図6 鐘鋳堰の﨤目土井 土俵で分水してきたが、天保13年(1842)から木製とし、板のすき間から分水する構造に改めた。本堰の底には2本の胴木(5寸角・長2間)を伏せこんでいる

 鐘鋳堰は、善光寺町を通過するため、市街の発展にともなって塵芥(じんかい)の投棄や汚水の流入などの問題が発生し、堰組合から訴えが出されている(『県史』⑦七九〇)。文政四年(一八二一)には、三輪村(三輪)・北高田村北条組(古牧)・下越村(吉田太田)の惣代が、善光寺横町の多兵衛の下男と善光寺岩石町又次郎の下女がごみを捨てたことをとがめて、松代藩役所の添状をもって「大切の御用水差し障り」と、善光寺大勧進代官に苦情をもちこんだ。今後このようなことがあれば科料(とがりょう)(罰金)をとることで和談となった(『県史』⑦一二四四)。そして、善光寺町がわと堰がわが立ちあって、三ヵ所のごみ捨て場をきめている(『県史』⑦一二四五)。鐘鋳堰は流れがゆるやかで、とくに岩石町裏は上り堰といわれるくらいであり、投棄されたごみは川底に沈殿して腐敗し、水の汚染につながりやすかった。

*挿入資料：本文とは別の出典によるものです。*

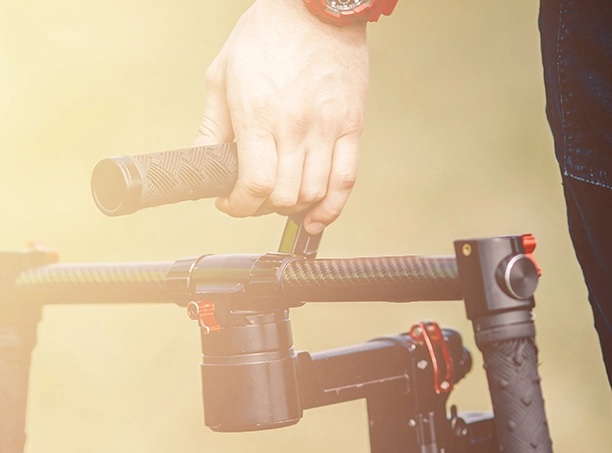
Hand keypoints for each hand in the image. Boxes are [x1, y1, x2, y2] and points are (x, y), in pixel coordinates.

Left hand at [195, 0, 368, 233]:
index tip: (230, 203)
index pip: (254, 184)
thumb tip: (203, 164)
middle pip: (283, 196)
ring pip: (313, 194)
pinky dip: (331, 208)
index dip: (239, 206)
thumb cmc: (268, 33)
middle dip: (262, 207)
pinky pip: (345, 182)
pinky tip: (316, 216)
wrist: (316, 4)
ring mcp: (326, 128)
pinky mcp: (351, 127)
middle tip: (253, 198)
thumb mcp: (223, 75)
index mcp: (258, 114)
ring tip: (280, 199)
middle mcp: (295, 125)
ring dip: (293, 207)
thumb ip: (212, 127)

 また、堰端の屋敷地の石垣を堰に張りだして築くために、堰幅が狭くなり通水が悪くなるという問題もあった。享保三年(一七一八)には堰がわが石垣の築き直しを求めたが応じないので、松代藩役所の添状をもって善光寺大勧進に訴えでた。このときは、幕府領役人が仲介して善光寺領役人が責任をもって石垣の築き直しをさせることで解決をみている(箱清水 永井幸江蔵)が、石垣や樹木の問題はたびたび発生した。